La institución de la familia, así como la de la Iglesia, necesita ser renovada y restaurada. Para eso es necesario que haya una comprensión clara de la paternidad ya que de allí emanan ambas ins­tituciones. El apóstol Pablo dice que toda familia en el cielo y en la tierra recibe su nombre de Dios Padre (Ef. 3: 14-15). La palabra en griego traduci­da familia es «patria» derivada de «pater», padre. Pablo afirma que una familia son individuos com­partiendo un estado o condición derivados del ca­rácter de un padre, quien a su vez recibe su propia identidad de Dios. La familia humana necesita una revelación renovada del significado de la pa­ternidad de Dios para que se pueda entender a sí misma y funcione con éxito.
::::
▶ _Ejercicio breve A_
Reescribe como lista, más breve, el párrafo de la sección del documento que empieza con «La institución de la familia», conservando sus datos principales.
El texto y las filas no guardan ninguna relación entre sí.

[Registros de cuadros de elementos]
::::
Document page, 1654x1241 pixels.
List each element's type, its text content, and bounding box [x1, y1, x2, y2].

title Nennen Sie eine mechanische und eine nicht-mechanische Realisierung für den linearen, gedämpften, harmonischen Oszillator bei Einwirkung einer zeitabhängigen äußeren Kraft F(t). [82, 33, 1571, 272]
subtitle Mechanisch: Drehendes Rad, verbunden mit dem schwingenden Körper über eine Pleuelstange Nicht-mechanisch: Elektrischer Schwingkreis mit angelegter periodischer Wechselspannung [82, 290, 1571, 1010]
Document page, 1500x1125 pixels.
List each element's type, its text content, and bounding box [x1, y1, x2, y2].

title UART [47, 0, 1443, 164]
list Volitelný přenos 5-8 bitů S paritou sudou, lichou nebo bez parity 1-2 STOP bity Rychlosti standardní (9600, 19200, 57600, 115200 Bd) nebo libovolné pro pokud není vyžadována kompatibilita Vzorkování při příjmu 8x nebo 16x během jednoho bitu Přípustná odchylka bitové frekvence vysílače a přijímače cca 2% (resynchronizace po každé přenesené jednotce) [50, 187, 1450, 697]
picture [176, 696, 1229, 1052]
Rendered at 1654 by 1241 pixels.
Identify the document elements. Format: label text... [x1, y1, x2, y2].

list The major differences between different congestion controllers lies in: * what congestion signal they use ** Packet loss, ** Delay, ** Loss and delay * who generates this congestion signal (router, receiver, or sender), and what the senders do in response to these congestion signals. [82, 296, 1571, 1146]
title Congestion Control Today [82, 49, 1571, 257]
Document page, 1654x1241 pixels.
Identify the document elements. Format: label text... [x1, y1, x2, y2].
::::
▶ _Ejercicio breve B_
Renombra "bounding box" como "box" en la parte de las filas que abre con la línea que contiene "Document page, 1500x1125 pixels." y cierra con la que contiene "list Volitelný přenos", ambas incluidas. Devuelve solo esas líneas, sin ningún otro cambio.

▶ _Solución A_
- La familia y la Iglesia necesitan ser renovadas y restauradas.
- Para ello hace falta una comprensión clara de la paternidad, de la que emanan ambas instituciones.
- Según el apóstol Pablo, toda familia en el cielo y en la tierra recibe su nombre de Dios Padre (Ef. 3: 14-15).
- La palabra griega traducida como familia es «patria», derivada de «pater», padre.
- Pablo afirma que una familia son individuos que comparten un estado o condición derivados del carácter de un padre, quien a su vez recibe su identidad de Dios.
- La familia humana necesita una revelación renovada del significado de la paternidad de Dios para entenderse a sí misma y funcionar con éxito.

▶ _Solución B_
Document page, 1500x1125 pixels.
List each element's type, its text content, and box [x1, y1, x2, y2].

title UART [47, 0, 1443, 164]
list Volitelný přenos 5-8 bitů S paritou sudou, lichou nebo bez parity 1-2 STOP bity Rychlosti standardní (9600, 19200, 57600, 115200 Bd) nebo libovolné pro pokud není vyžadována kompatibilita Vzorkování při příjmu 8x nebo 16x během jednoho bitu Přípustná odchylka bitové frekvence vysílače a přijímače cca 2% (resynchronizace po každé přenesené jednotce) [50, 187, 1450, 697]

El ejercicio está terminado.